The share of home transfers to overseas people fell to 2 percent in the September quarter from 2.3 percent in the same period a year earlier and 2.8 percent in the June quarter, Statistics New Zealand said. ‘Overseas people’ includes people who are not New Zealand citizens or resident-visa holders.
The results “may have been influenced by anticipated changes to the Overseas Investment Act 2005,” Stats NZ said. The government changed the law in a bid to stop what it said were wealthier foreign buyers from driving up house prices.
The changes came into effect on Oct. 22. Under the revamped act, foreigners are still allowed to buy homes in large, newly built apartment buildings and residents of Australia and Singapore are also exempt from the laws.
While there were news reports of an increase in foreign buyers hoping to get in before the new rules took effect, there wasn’t a corresponding surge in activity, according to today’s data.
There were 35,634 property transfers involving a home in the quarter, up 3.7 percent from September 2017. Of those, 79 percent were to at least one New Zealand citizen and 8.4 percent where to at least one NZ-resident visa holder. A total of 10 percent were to corporate entities, that could have had New Zealand or overseas owners.

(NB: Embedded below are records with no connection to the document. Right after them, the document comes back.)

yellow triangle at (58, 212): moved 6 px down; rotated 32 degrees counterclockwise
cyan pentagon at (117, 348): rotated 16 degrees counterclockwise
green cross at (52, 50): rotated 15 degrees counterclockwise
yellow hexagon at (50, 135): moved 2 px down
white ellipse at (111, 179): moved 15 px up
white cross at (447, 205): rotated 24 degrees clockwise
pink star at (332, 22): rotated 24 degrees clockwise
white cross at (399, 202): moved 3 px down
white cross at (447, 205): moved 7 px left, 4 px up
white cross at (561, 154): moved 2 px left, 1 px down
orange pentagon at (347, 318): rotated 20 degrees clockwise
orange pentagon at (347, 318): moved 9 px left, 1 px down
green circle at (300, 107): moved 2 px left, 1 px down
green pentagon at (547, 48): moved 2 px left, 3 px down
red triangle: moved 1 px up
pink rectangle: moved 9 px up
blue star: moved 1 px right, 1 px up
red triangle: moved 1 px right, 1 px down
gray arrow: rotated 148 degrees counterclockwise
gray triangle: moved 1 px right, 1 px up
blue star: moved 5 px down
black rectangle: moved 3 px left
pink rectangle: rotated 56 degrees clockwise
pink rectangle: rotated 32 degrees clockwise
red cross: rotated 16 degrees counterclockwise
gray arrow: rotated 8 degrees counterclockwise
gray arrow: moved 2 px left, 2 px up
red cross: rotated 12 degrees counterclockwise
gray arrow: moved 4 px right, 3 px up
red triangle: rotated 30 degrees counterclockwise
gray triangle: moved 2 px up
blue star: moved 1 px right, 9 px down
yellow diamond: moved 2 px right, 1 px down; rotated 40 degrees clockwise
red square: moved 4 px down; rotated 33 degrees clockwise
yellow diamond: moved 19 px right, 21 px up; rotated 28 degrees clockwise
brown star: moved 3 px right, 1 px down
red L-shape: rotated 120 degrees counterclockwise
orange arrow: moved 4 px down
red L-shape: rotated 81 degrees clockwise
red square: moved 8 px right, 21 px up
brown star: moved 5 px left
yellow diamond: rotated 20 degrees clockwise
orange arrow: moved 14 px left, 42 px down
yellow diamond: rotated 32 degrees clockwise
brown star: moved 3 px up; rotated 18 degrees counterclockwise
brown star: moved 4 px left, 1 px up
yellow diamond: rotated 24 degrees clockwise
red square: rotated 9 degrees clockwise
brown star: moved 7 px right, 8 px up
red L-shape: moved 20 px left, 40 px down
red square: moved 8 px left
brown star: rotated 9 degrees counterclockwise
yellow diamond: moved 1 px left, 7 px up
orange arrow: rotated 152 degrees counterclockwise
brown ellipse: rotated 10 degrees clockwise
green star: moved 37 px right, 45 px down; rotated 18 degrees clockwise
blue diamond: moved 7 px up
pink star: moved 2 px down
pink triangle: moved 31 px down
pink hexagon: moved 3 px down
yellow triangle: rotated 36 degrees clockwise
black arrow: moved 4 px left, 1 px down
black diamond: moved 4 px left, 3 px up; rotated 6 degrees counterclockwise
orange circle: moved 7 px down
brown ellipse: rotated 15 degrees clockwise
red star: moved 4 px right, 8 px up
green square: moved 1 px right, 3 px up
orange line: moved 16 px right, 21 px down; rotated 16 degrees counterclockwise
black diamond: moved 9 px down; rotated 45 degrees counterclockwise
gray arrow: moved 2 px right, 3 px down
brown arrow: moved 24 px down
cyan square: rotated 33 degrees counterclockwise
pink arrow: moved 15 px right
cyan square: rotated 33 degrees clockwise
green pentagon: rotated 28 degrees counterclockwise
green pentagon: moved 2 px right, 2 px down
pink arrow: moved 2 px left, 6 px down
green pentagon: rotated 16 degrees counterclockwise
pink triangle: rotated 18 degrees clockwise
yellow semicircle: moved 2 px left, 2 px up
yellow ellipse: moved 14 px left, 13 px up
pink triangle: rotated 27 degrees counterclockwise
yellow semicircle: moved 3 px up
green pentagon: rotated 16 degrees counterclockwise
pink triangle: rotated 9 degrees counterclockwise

Auckland again topped the list for home transfers involving non-NZ citizens or resident-visa holders with 414 property transfers, followed by Hamilton, where there were 42 transfers and in the Queenstown-Lakes district, where there were 21.
Stats NZ took over the task of publishing the home transfer statistics from Land Information New Zealand this year in order to obtain a better picture of the housing market.
According to the statistics agency, property transfer statistics are based mainly on land transfer tax statements and capture property transfers by New Zealanders and overseas people. This includes information on the citizenship, visa status, or tax residency of people and companies involved in property transfers. The new data includes a time series to make comparisons over time easier, detailed statistics about transfers involving homes and statistics for regions.
Regarding country of tax residence – which Stats NZ underscores is not the same as nationality – 7,595 of the transfers were to buyers who were exempt from stating their tax residency because they were NZ citizens or resident-visa holders and the transfer involved the main home. Another 16,974 were to buyers who stated no overseas tax residence.
A total of 285 were to tax residents of China only. This compares with 309 in the September 2017 quarter, and 552 in the June 2018 quarter. Some 186 were to tax residents of Australia only, many of whom were New Zealand citizens.